Damien Le Moal <damien.lemoal@xxxxxxxxxxxxxxxxxx> · Thu, 8 Sep 2022 06:01:08 +0900

On 9/8/22 00:58, Nick Neumann wrote:
> I was wondering if there were any recommendations/suggestions on
> handling drive failures during a fio run. I hit one yesterday with a
> 60 second mixed use test on an SSD. 51 seconds in, the drive basically
> stopped responding. (A separate program that periodically calls
> smartctl to get drive state also showed something was up, as data like
> temperature was missing.)
> 
> At 107 seconds, a read completed, and fio exited.
> 
> It made me wonder what would have happened if the test was not time
> limited - e.g., a full drive write. Would it have just hung, waiting
> forever? Or would the OS eventually get back to fio and tell it the
> submitted operations have failed and fio would exit?

Unless you are using continue_on_error=io (or "all"), fio will stop if it
sees an IO error, or at least the job that gets the IO error will stop.
The IO error will come from the kernel when your drive stops responding
(IO timeout and is failed and the drive is reset in that case).

> 
> Any ideas on ways to test the behavior, or areas of the code to look at?
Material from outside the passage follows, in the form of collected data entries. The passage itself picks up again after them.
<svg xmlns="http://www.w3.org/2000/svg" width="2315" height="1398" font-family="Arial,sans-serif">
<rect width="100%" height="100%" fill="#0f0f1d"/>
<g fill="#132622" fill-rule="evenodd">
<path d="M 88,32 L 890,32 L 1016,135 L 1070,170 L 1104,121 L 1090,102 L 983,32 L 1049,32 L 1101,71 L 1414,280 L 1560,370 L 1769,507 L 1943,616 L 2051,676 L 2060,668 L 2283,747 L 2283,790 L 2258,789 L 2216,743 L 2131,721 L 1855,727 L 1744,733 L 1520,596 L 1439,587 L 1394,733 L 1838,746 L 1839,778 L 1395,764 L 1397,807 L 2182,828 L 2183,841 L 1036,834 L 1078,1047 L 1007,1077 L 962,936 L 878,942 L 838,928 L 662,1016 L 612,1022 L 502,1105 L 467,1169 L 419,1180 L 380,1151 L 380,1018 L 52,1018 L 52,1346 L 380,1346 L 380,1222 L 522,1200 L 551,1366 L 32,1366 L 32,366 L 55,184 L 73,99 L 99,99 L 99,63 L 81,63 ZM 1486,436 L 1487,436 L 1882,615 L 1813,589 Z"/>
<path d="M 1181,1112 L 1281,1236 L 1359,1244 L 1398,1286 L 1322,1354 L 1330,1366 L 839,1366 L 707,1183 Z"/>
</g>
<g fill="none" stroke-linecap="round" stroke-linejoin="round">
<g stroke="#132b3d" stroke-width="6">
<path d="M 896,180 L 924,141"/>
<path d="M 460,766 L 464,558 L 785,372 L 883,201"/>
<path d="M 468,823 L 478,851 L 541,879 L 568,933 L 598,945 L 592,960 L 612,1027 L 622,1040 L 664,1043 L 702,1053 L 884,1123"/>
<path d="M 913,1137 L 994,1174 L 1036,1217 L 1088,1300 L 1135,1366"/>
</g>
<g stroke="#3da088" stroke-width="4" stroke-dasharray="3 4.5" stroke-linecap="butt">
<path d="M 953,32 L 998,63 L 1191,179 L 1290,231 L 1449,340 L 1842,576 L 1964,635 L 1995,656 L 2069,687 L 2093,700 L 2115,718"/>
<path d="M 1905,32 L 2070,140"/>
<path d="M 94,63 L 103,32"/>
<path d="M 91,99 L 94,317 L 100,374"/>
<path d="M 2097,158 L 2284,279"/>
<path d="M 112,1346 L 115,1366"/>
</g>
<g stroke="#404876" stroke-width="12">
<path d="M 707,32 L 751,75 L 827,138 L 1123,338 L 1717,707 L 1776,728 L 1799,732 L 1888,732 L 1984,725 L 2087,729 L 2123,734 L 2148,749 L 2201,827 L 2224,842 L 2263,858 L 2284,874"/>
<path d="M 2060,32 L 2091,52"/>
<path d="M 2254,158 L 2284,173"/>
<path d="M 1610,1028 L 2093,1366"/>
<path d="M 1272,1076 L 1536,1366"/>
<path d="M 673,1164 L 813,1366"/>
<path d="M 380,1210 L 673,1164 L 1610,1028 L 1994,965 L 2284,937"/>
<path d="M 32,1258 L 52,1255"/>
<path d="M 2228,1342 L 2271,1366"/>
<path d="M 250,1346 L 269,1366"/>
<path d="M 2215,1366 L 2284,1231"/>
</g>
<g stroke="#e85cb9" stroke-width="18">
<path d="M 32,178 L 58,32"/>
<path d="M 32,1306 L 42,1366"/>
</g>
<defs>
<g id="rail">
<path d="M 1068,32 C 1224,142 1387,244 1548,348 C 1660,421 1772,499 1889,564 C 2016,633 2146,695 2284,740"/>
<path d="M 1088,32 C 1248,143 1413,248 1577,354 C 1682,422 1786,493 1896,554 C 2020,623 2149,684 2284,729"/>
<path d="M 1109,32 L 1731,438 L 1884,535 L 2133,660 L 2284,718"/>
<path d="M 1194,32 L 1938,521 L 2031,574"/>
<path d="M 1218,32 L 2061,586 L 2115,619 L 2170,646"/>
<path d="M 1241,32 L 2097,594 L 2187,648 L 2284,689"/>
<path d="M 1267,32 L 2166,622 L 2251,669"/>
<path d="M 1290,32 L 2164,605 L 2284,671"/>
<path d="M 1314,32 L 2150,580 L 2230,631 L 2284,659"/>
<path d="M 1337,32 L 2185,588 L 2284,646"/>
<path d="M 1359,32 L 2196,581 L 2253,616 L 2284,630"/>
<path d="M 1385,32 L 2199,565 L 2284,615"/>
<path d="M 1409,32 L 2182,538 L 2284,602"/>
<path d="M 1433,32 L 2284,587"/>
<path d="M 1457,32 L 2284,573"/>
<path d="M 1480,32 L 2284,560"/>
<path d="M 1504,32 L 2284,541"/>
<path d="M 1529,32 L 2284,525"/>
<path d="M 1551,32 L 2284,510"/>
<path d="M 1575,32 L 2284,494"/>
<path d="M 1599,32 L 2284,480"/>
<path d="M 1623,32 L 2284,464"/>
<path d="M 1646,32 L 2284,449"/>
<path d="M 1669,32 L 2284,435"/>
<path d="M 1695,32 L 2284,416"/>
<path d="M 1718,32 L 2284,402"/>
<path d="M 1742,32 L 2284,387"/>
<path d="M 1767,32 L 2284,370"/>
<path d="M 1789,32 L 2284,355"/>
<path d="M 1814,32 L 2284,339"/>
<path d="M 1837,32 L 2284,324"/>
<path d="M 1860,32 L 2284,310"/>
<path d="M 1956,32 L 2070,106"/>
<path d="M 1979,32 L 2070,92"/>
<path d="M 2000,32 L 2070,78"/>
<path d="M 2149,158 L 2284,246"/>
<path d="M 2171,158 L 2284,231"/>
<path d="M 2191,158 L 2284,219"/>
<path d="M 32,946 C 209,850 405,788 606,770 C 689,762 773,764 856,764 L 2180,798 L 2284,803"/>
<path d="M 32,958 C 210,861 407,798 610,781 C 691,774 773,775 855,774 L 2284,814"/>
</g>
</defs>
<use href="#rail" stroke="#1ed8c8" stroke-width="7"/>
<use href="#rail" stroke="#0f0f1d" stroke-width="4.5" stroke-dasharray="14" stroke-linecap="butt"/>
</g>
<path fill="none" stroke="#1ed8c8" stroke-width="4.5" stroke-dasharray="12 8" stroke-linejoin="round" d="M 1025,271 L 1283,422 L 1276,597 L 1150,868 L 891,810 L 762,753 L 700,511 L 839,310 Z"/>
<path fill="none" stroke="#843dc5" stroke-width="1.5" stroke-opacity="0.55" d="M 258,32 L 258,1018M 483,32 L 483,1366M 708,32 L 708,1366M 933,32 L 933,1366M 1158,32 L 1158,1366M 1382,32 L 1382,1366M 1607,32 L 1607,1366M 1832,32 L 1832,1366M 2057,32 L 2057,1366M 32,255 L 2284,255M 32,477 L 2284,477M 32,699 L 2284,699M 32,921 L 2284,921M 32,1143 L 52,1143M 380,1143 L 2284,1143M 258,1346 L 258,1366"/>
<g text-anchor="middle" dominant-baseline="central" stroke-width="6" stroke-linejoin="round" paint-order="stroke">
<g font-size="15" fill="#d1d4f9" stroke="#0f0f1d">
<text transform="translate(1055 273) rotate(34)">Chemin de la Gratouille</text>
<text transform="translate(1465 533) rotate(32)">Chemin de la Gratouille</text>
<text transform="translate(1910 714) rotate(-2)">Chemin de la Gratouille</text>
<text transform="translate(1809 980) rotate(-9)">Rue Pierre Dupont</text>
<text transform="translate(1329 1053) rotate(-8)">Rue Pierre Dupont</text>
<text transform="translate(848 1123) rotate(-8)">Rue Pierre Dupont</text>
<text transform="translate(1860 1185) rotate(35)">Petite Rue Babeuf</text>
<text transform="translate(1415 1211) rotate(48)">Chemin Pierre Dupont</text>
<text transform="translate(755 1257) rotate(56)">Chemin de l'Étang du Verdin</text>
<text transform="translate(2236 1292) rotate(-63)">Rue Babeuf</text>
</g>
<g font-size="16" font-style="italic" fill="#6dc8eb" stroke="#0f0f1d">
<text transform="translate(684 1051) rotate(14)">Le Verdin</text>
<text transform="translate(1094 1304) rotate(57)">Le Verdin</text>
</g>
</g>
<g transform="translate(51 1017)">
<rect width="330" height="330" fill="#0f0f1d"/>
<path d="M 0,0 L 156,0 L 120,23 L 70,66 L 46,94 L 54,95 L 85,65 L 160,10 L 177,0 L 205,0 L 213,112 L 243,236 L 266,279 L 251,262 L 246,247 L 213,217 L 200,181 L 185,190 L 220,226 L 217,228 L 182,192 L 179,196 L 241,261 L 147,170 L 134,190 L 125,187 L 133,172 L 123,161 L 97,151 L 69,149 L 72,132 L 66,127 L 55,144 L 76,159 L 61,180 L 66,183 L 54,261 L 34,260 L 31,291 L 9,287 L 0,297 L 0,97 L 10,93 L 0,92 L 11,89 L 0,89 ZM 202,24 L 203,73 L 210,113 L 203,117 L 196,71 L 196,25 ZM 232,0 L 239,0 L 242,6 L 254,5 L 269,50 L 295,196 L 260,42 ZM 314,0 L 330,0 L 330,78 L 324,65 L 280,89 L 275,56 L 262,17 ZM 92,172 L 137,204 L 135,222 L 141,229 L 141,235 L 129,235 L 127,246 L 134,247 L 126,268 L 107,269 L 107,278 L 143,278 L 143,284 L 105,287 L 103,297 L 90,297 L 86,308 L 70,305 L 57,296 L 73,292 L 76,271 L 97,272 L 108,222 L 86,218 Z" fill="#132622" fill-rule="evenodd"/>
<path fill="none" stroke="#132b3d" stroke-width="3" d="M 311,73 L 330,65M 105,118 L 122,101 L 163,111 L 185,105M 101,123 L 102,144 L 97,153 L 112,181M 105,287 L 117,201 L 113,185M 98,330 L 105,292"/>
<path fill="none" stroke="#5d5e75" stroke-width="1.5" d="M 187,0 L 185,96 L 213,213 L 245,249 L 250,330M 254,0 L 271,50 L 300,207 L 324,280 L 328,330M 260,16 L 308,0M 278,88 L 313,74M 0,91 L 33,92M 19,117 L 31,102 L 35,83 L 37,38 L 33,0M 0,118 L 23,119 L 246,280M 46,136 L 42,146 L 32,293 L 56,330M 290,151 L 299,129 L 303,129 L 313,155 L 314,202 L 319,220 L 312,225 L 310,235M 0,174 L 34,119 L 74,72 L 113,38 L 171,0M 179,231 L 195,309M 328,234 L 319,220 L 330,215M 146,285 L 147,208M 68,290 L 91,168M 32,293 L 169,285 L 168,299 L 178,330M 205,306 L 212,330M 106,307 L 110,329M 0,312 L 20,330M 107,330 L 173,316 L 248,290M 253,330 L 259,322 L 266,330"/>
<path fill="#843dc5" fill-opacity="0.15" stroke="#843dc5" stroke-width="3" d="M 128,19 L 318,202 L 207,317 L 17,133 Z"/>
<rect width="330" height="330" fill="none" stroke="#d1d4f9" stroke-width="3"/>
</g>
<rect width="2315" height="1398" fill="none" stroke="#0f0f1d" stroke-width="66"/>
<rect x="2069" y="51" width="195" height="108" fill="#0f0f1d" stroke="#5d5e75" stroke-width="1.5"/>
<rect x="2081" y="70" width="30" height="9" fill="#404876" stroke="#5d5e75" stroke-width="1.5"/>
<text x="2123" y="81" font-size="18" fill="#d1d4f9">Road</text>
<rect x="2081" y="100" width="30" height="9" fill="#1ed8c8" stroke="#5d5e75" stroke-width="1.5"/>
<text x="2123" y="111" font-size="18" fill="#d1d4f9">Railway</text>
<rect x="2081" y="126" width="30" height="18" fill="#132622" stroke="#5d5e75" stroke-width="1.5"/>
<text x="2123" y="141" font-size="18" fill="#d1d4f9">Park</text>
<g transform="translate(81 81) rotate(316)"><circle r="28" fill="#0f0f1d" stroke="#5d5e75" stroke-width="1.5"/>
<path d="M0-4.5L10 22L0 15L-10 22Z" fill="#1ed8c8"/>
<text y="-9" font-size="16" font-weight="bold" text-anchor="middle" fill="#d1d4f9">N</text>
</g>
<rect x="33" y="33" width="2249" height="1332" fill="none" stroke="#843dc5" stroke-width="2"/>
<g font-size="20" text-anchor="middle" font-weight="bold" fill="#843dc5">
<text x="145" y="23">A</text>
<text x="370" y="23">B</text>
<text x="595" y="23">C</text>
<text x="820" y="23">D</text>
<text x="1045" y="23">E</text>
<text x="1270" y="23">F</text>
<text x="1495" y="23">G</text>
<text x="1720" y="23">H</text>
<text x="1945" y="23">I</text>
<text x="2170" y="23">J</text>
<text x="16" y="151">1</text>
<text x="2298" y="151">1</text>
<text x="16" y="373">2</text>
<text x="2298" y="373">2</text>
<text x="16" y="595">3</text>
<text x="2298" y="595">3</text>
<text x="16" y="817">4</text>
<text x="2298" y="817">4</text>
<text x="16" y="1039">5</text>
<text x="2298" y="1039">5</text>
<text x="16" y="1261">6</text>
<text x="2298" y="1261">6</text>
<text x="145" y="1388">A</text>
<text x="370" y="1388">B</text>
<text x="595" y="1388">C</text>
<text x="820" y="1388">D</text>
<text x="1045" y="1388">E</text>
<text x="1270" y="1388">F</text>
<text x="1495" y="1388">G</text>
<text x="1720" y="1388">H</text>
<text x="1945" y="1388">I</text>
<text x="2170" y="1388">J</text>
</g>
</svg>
Which behavior ? That fio stops ? You can try continue_on_error=none and
fio will not stop until it reaches the time or size limit, even if some
IOs fail.

> 
> I'm basically looking for input on how to make sure fio does not hang
> in such situations. And even better would be if I could get fio to
> return an error if it does happen - I could see the controls for
> reporting error being configurable - e.g., if an operation doesn't
> return for N seconds, stop the job and return an error. I'm happy to
> work on implementing stuff to help with this, and wanted to see where
> things currently are at and what others thought about the general
> issue.

The default IO timeout for the kernel is 30s. If your drive stops
responding for more than that, IOs will be aborted and failed (the user
sees an error) and drive reset.

> 
> Thanks,
> Nick

-- 
Damien Le Moal
Western Digital Research